O Irã convive há pelo menos
quatro décadas com sanções, seja por parte dos Estados Unidos, do Canadá ou da União Europeia. Fora do sistema internacional e obrigado a fazer esquemas de triangulação para comercializar seus produtos, Teerã sugeriu ao BRICS um mecanismo para driblar as restrições.
"O BRICS poderia desenvolver um mecanismo comum com o objetivo de apoiar os membros da organização diante de sanções unilaterais ilegais e continuar o desenvolvimento das economias dos países, sem que haja pressões políticas injustas", disse Pezeshkian, segundo a assessoria do governo iraniano.
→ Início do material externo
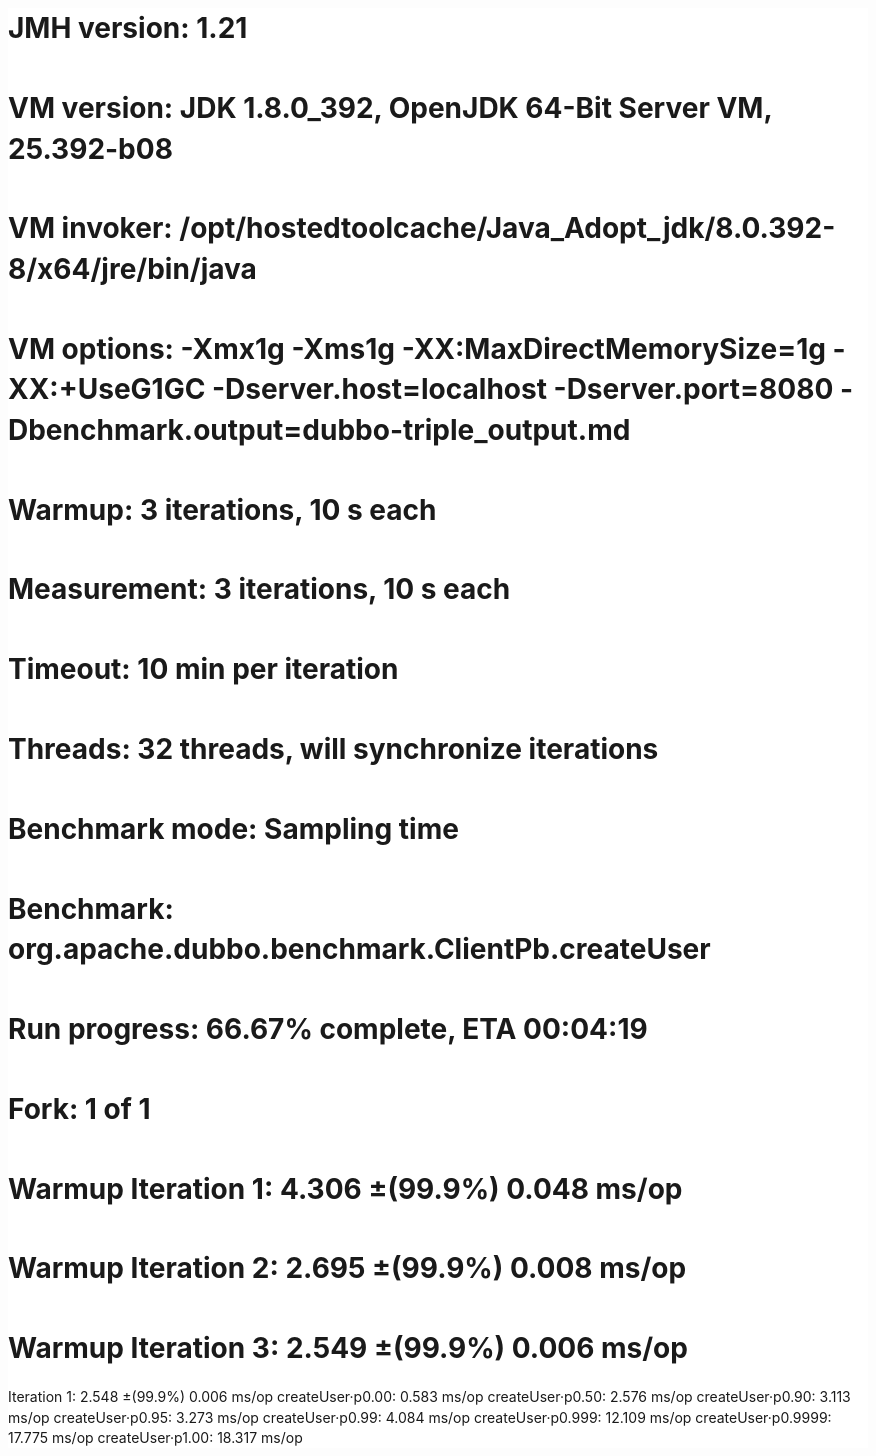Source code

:
# JMH version: 1.21
# VM version: JDK 1.8.0_392, OpenJDK 64-Bit Server VM, 25.392-b08
# VM invoker: /opt/hostedtoolcache/Java_Adopt_jdk/8.0.392-8/x64/jre/bin/java
# VM options: -Xmx1g -Xms1g -XX:MaxDirectMemorySize=1g -XX:+UseG1GC -Dserver.host=localhost -Dserver.port=8080 -Dbenchmark.output=dubbo-triple_output.md
# Warmup: 3 iterations, 10 s each
# Measurement: 3 iterations, 10 s each
# Timeout: 10 min per iteration
# Threads: 32 threads, will synchronize iterations
# Benchmark mode: Sampling time
# Benchmark: org.apache.dubbo.benchmark.ClientPb.createUser

# Run progress: 66.67% complete, ETA 00:04:19
# Fork: 1 of 1
# Warmup Iteration   1: 4.306 ±(99.9%) 0.048 ms/op
# Warmup Iteration   2: 2.695 ±(99.9%) 0.008 ms/op
# Warmup Iteration   3: 2.549 ±(99.9%) 0.006 ms/op
Iteration   1: 2.548 ±(99.9%) 0.006 ms/op
                 createUser·p0.00:   0.583 ms/op
                 createUser·p0.50:   2.576 ms/op
                 createUser·p0.90:   3.113 ms/op
                 createUser·p0.95:   3.273 ms/op
                 createUser·p0.99:   4.084 ms/op
                 createUser·p0.999:  12.109 ms/op
                 createUser·p0.9999: 17.775 ms/op
                 createUser·p1.00:   18.317 ms/op
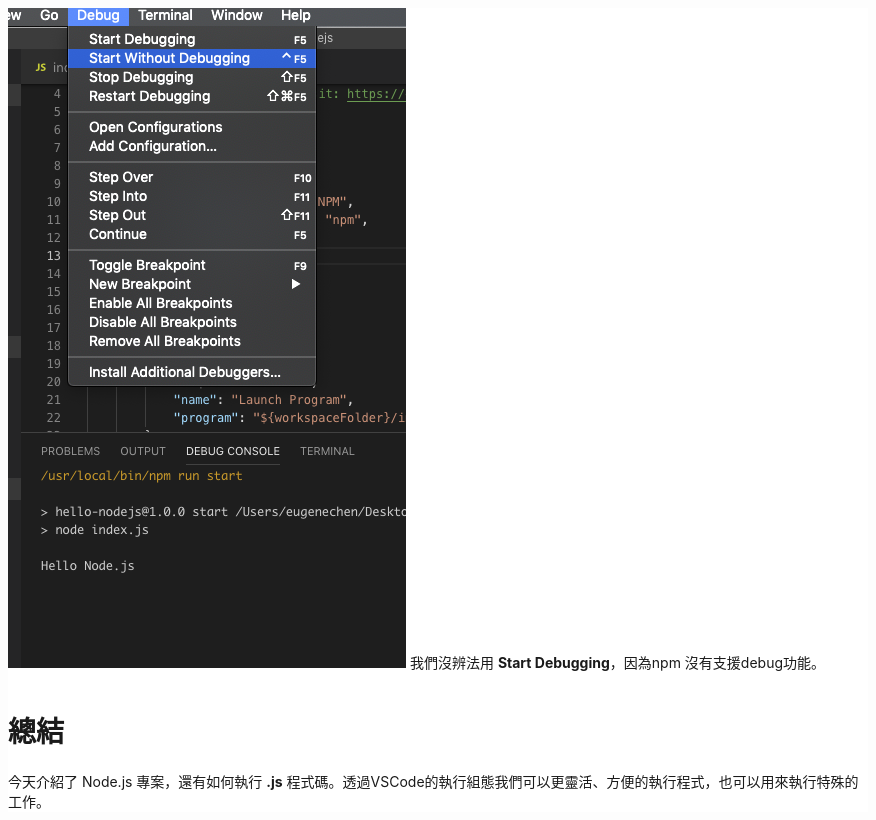 ![Screen Shot 2018-10-03 at 10.06.37 PM.png](resources/3015EBF6B7EAFEAE8B7BD9319CB45A14.png)
我們沒辨法用 **Start Debugging**，因為npm 沒有支援debug功能。

# 總結
今天介紹了 Node.js 專案，還有如何執行 **.js** 程式碼。透過VSCode的執行組態我們可以更靈活、方便的執行程式，也可以用來執行特殊的工作。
Em entrevista ao Mundioka, podcast da Sputnik Brasil, especialistas afirmam que a pauta deve ser vista com cautela por alguns membros do grupo, que têm relações diferentes com outros atores globais no quesito negociação.
A posição de cada país nas relações internacionais pode ser um entrave para um apoio profícuo por parte das nações do BRICS.
Jorge Mortean, mestre em estudos regionais do Oriente Médio pela Academia Diplomática do Irã e doutor em geopolítica pela Universidade de São Paulo (USP), cita a postura neutra adotada pelo Brasil no campo. Outro exemplo é a Etiópia, que pode
viver um dilema, dadas as boas relações comerciais com Israel.
Por outro lado, Luana Paris ressalta que o discurso que endossa a caracterização das sanções como um instrumento colonial e, consequentemente, lança mão do apoio à ideia do mecanismo pode vir de países que também sofrem com sanções, caso da Rússia e de países africanos que compõem o grupo.
Apesar disso, situações recentes, como as tarifas disparadas pelo presidente dos EUA, Donald Trump, contra o BRICS, mostraram que, apesar das diferentes agendas, no limite, pode acontecer da aplicação de uma política "sancionar todo mundo".
A ideia de propor um mecanismo antissanções
a partir do BRICS está relacionada, segundo Mortean, a uma espécie de mecanismo de compensação econômica. "Seria um propósito de tentar fomentar o intercâmbio comercial naquilo que, de fato, os iranianos têm a oferecer e também têm a comprar, fora dos setores críticos que abarcam essas sanções."
Nesse sentido, de acordo com ele, estariam nessa relação, por exemplo, o petróleo e hidrocarbonetos.
Dessa forma, o projeto deveria criar "caminhos alternativos para que os países que estão sancionados não fiquem tão prejudicados, tendo em vista que o Irã entende que a quantidade de sanções e a forma como elas são aplicadas ao seu próprio país são, de certa forma, injustas", acrescenta Paris.
Ainda segundo a pesquisadora, o BRICS já possui uma arquitetura financeira própria, que pode servir de base para qualquer mecanismo que for operacionalizado e desenvolvido. Conforme ressalta, o BRICS tem o Arranjo Contingente de Reservas (ACR), criado há mais de dez anos.
O ponto, portanto, não seria a criação de um fundo, mas um rearranjo do ACR às novas demandas.
Questionada sobre, caso o mecanismo seja concretizado, quem seria o responsável pela governança, Paris aposta que pode ser a China, uma vez que Pequim já possui "certo
desenvolvimento de liquidação internacional conectado a outros países e "talvez seja a principal fornecedora dessa tecnologia e dessa arquitetura digital". Além disso, o gigante asiático já é sede do NBD.
Porém ela destaca que esse posicionamento poderia alçar a China à liderança do agrupamento, algo que pode não ser bem visto por outros países, que enxergam um bloco horizontal, com presidências temporárias.